PROBLEM TO WORK ON → Please say what the passage about transformative moments compares making characterizations of a hidden dimension to.

PASSAGE FOR REVIEW →

########

When talking about transformative moments, as I have set out to do, there is something almost humorous, and certainly presumptuous, about any characterizations which I could ever make about the nature of what might reside in some hidden dimension. That would be like catching a fresh baked loaf of bread that falls from the sky and claiming that it is manna from heaven; it scarcely matters whether I varnish it and place it on a pedestal, or slice it up, slather it with jam and pronounce it to be tasty. The issue remains: how can I possibly hope to incorporate the ineffable and transcendent into my world of grocery lists and commandments?
But where else but here and now (in partnership with there and then) can I attempt to record what I feel I have learned in my life? Using what tools–except the context and language available in my current state of consciousness–can I hope to capture the glimpses of understanding from which I have benefited?

########

DATA RECORDS →

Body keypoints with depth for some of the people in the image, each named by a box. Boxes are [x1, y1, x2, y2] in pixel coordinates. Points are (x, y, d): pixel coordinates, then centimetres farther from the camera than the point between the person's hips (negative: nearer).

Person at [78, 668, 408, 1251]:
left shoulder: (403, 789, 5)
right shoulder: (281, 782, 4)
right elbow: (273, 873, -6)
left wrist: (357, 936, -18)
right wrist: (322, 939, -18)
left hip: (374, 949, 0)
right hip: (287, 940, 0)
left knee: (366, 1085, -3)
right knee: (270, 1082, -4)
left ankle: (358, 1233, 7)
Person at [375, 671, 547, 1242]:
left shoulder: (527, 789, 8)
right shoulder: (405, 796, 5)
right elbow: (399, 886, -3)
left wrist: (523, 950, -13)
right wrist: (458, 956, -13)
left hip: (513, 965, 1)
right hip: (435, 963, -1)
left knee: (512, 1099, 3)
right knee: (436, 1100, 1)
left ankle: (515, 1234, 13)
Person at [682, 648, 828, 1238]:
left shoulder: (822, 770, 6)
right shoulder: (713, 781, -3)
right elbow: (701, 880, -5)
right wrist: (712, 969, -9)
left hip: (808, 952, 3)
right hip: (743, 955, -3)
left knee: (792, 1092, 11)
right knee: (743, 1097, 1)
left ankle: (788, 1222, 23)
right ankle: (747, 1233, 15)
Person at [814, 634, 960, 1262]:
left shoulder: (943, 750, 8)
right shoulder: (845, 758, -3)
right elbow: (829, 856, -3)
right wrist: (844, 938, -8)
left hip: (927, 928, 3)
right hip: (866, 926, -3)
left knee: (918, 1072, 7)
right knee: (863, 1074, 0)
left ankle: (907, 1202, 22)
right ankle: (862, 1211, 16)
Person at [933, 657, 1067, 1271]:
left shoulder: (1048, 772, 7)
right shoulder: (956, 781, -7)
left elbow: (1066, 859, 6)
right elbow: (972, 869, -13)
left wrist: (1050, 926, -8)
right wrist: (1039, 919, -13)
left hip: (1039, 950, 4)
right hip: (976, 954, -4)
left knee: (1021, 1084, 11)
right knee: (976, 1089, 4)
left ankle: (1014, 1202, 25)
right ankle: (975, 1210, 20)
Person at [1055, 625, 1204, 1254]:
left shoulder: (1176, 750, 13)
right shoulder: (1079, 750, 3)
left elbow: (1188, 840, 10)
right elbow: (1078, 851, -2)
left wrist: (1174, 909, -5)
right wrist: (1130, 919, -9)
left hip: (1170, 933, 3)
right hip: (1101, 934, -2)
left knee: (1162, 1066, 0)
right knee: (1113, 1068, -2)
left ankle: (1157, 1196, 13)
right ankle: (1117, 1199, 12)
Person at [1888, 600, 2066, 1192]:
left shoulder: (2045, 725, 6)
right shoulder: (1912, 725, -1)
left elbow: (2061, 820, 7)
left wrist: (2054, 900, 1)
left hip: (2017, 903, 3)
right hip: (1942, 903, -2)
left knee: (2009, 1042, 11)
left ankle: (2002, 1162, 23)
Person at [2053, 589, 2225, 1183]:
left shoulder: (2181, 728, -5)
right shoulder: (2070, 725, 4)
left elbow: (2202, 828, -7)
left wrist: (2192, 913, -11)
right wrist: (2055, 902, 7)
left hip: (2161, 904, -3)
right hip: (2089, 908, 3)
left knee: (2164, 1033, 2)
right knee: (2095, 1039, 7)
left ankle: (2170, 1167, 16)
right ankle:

########

SOLUTION BELOW → It compares it to catching a fresh baked loaf of bread that falls from the sky and claiming that it is manna from heaven.